Oops. Meant to add the following to the last sentence of post #57: My point was neither to endorse the Splasher, nor to denounce him, but rather to suggest that the logic of street art (such as I understand it) would seem to allow for such a response.
Also -- for "Splatterer" in the final paragraph of #57, please read "Splasher."
Eyeroll- first of all, I'm not a man as you assumed, I am all woman. Second, here's some historical context for this kind of anti-art fascism. Oh,and if my run on sentences, etc. annoy you, just go away, no one's making you look at my flickr page.
n 1937, Nazi officials purged German museums of works the Party considered to be degenerate. From the thousands of works removed, 650 were chosen for a special exhibit of Entartete Kunst. The exhibit opened in Munich and then traveled to eleven other cities in Germany and Austria. In each installation, the works were poorly hung and surrounded by graffiti and hand written labels mocking the artists and their creations. Over three million visitors attended making it the first "blockbuster" exhibition.
More recently, the Taliban in Afghanistan destroyed thousands of works of art, including including two 2,000 year old 175 foot tall statues of Buddha, because the art depicted human figures, which the fanatic extremist Taliban religious view doesn't allow.
These might seem like extreme examples, but to me, the fascist actions of the Nazis and the Taliban are no different from the fascist actions of Zack the hater, only the scale differs.
#59 flower face killah
A lone wacko vs. a totalitarian government is more than a difference in scale.
#60
Nitpick all you want, he uses the same tactics as the nazis and the taliban, the comparison is apt.
"...are most streetartists spoiled children of the (white) bourgeoisie? Is their work just a leading sign of gentrification? " Come on , man...we know better...
And in reponse to the splashing paint around issue...last time i checked the streets were public property... everyone who puts their work on the street whether graffiti or street art gets "burned" (or "splashed" in this case) so the artists will deal with it & the publicity anyone gets from going over "a bigger name" is still publicity...
inspire
#61
Fascists destroyed art. Splasher destroyed art. Therefore, Splasher is a fascist.Your comparison uses the logical fallacy of affirming the consequent.
If he's so concerned about commodification, a far more appropriate target would be the hundreds of huge advertising posters plastered all over the plywood constructions fences surrounding the glass towers and ugly condo buildings that are springing up in all over Williamsburg. That's where the real money is.
eyeroll;
thats not all there is to the argument. the splashers manifestos are drawn from the politics of 1970's ultraleft-to-fascist art critics.
He's clearly not concerned with the commodification of commodities, flower face. He's concerned with the commodification of art.

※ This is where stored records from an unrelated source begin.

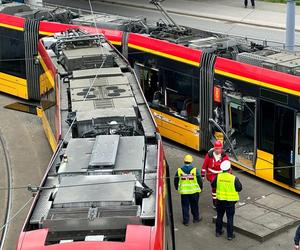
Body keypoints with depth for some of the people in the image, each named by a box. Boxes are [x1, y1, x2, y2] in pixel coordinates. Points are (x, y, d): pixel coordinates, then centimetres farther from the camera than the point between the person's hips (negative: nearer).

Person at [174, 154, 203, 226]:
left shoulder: (179, 170, -6)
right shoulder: (195, 170, -10)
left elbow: (176, 181, 4)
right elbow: (199, 180, -4)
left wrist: (177, 188, 21)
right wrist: (200, 188, 13)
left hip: (183, 191, 1)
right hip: (194, 191, -1)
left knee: (185, 206, 9)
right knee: (194, 205, 16)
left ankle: (186, 221, 12)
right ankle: (196, 218, 29)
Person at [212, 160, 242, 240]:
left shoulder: (218, 177, -10)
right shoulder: (234, 178, -18)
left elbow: (213, 185, 4)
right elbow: (239, 188, -8)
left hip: (220, 200, 3)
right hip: (230, 201, -3)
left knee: (219, 216, 19)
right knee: (230, 218, 8)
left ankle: (218, 232, 31)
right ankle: (230, 235, 14)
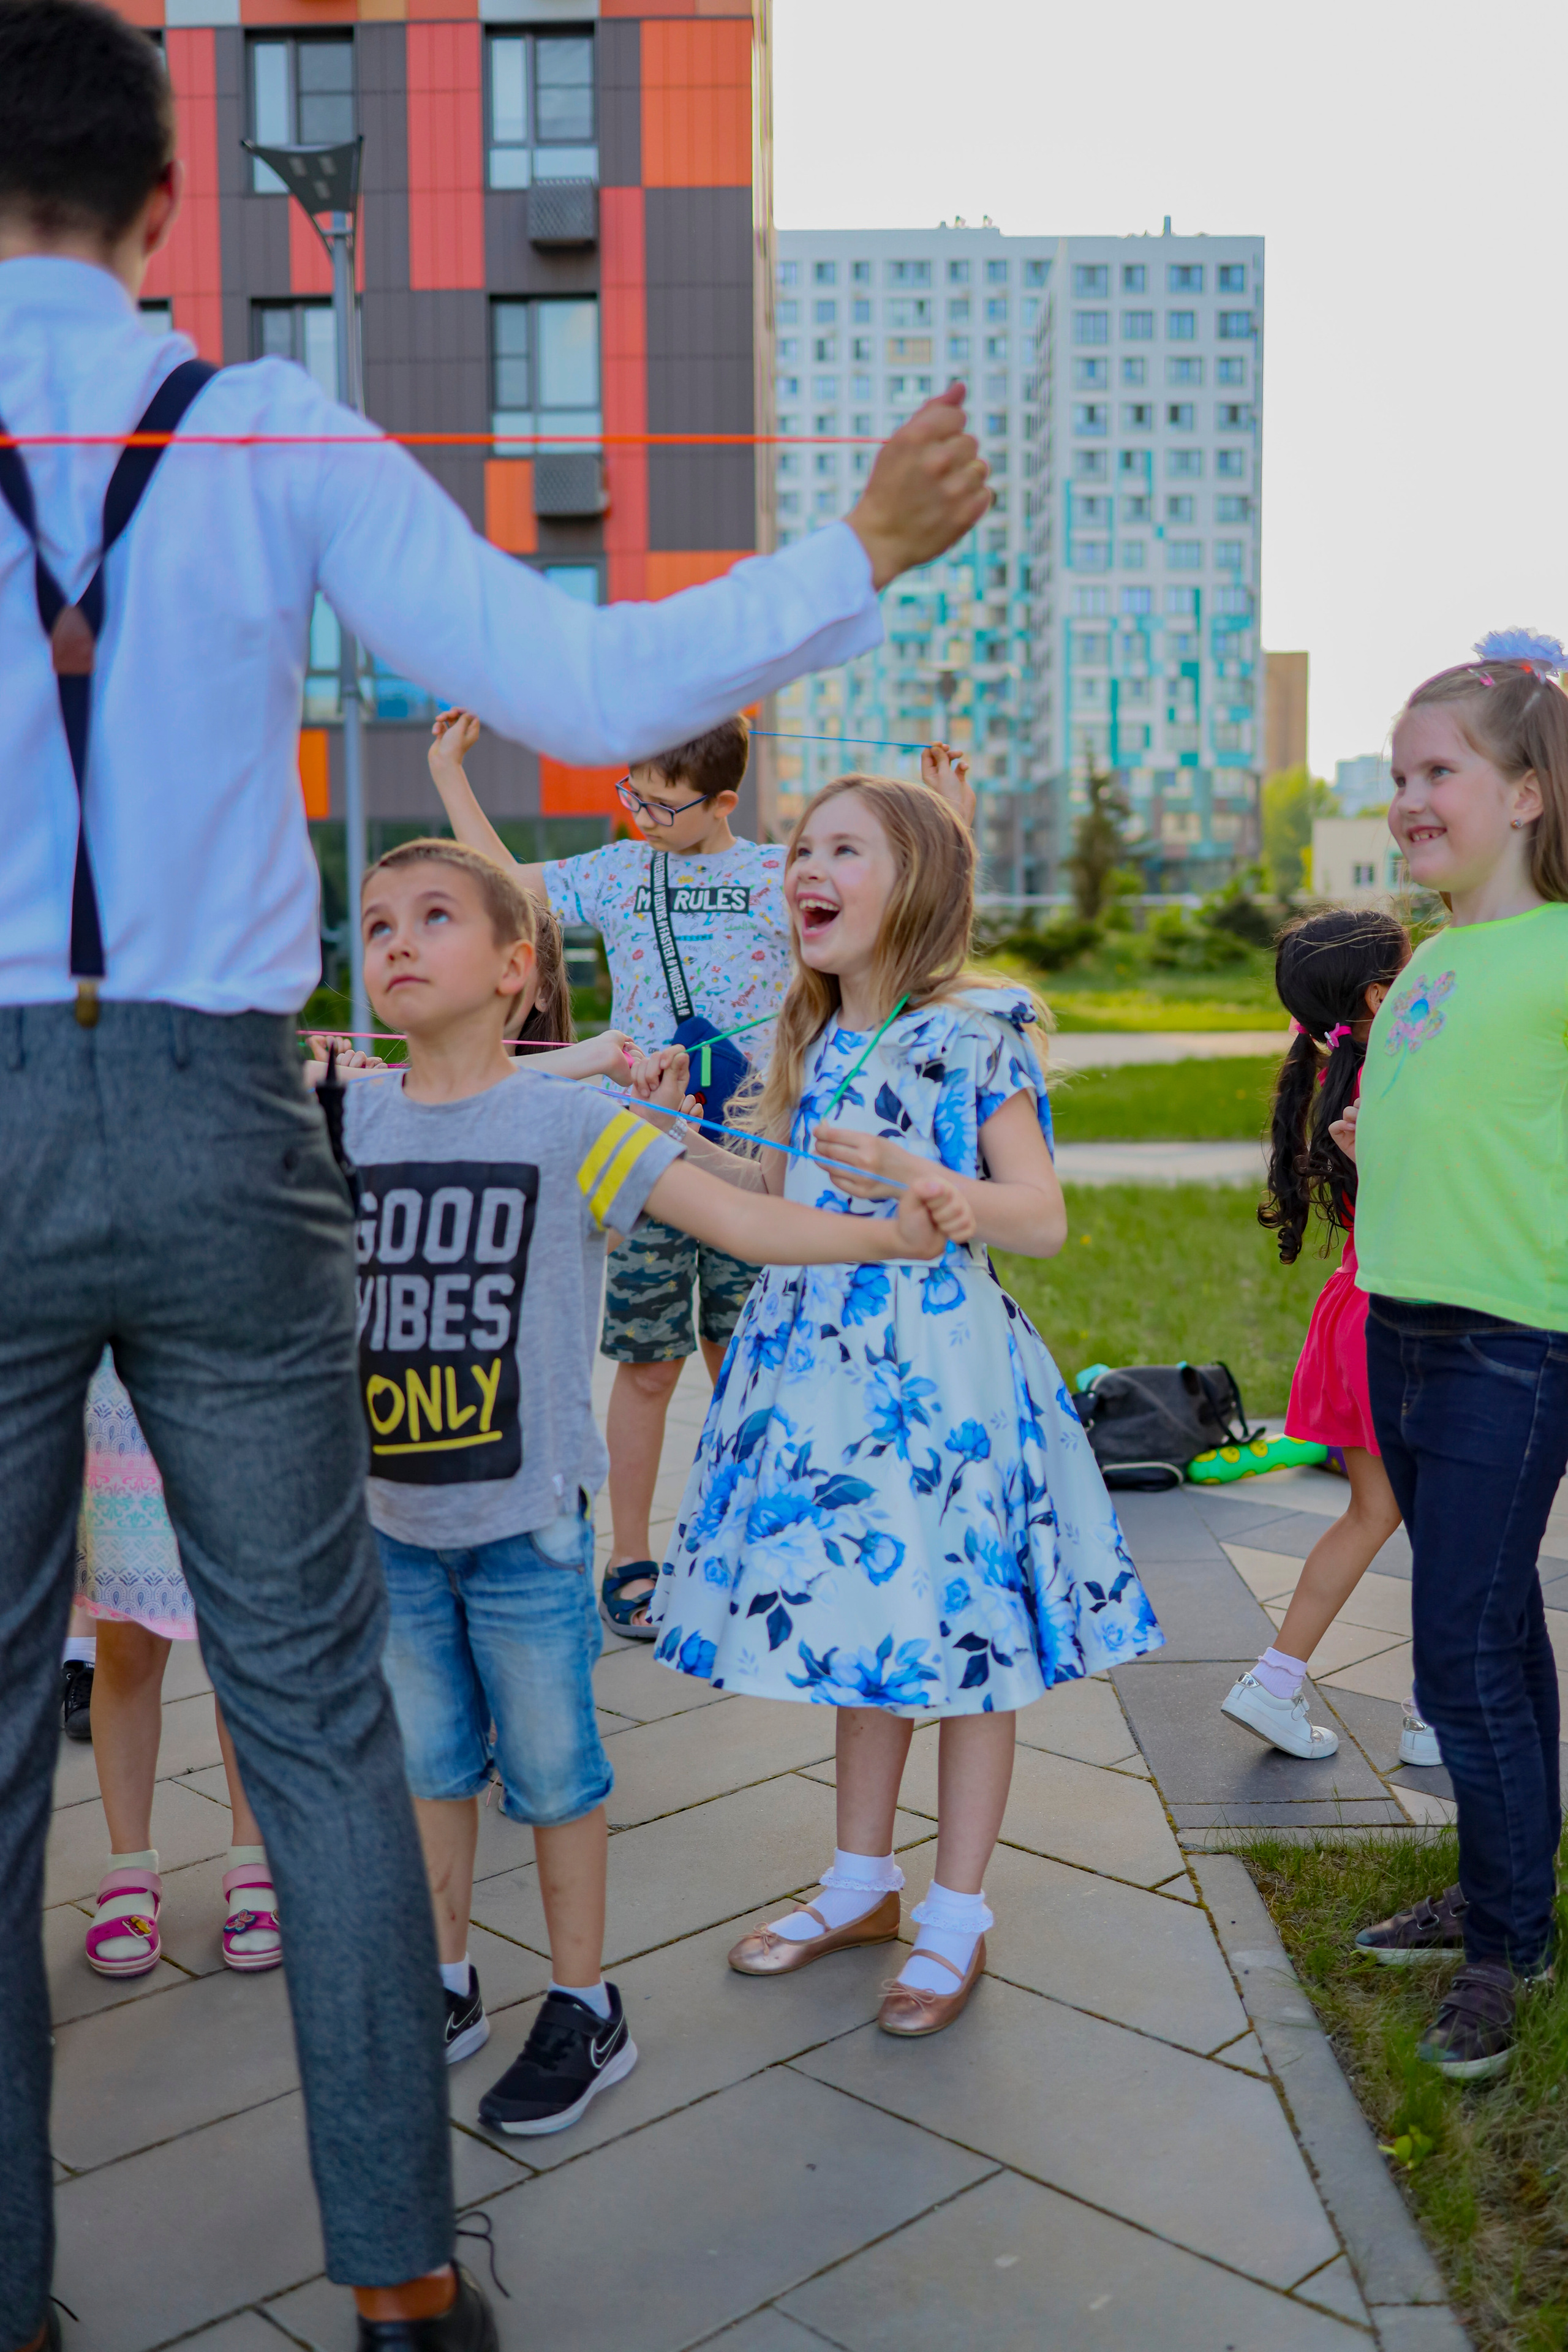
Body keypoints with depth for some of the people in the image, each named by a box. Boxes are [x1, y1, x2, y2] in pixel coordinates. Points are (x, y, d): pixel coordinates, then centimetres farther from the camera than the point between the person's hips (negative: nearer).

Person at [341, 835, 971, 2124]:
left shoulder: (571, 1123, -10)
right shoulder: (348, 1125, 1)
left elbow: (737, 1217, -16)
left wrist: (886, 1231, -26)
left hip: (526, 1521, -4)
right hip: (394, 1518, 4)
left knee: (551, 1765, 9)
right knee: (430, 1760, 18)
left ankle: (584, 2009, 27)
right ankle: (446, 1985, 38)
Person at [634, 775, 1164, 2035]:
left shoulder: (975, 1034, -9)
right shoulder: (816, 1039, 11)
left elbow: (1044, 1219, -12)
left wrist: (923, 1184, -28)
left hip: (937, 1365, -7)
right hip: (820, 1356, 7)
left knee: (961, 1638, 4)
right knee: (853, 1623, 17)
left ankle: (958, 1917, 21)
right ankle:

Street art IS meant to be destroyed. The splasher destroyed the street art, thereby enabling it to be art. If art is in opposition, the splasher is right, but he is validating the work he destroys and at the same time validating the necessity and timeliness of his own work (by destroying the things that we stopped paying attention to).
To my mind, this a cyclone in a soda bottle as he is replacing something that is valueless with something that is equally valueless. In any case, this is absolutely not deserving of a comparison to the Nazis or the taliban. In fact, throwing the word fascist around about others when they don't agree with you is the first thing real fascists do.
I'm also with James on this one...
Re:66
"He's concerned with the commodification of art.
Let him go to Chelsea then, go into the galleries where paintings sell for thousands and millions, and try throwing paint on them. Much as I disagree with Tony Shafrazi's attack on Picasso, at least he had the cojones to do it right in front of people.
"In fact, throwing the word fascist around about others when they don't agree with you is the first thing real fascists do."
Ha ha ha ha ha-Do you notice that you yourself are calling me a fascist because you don't agree with me?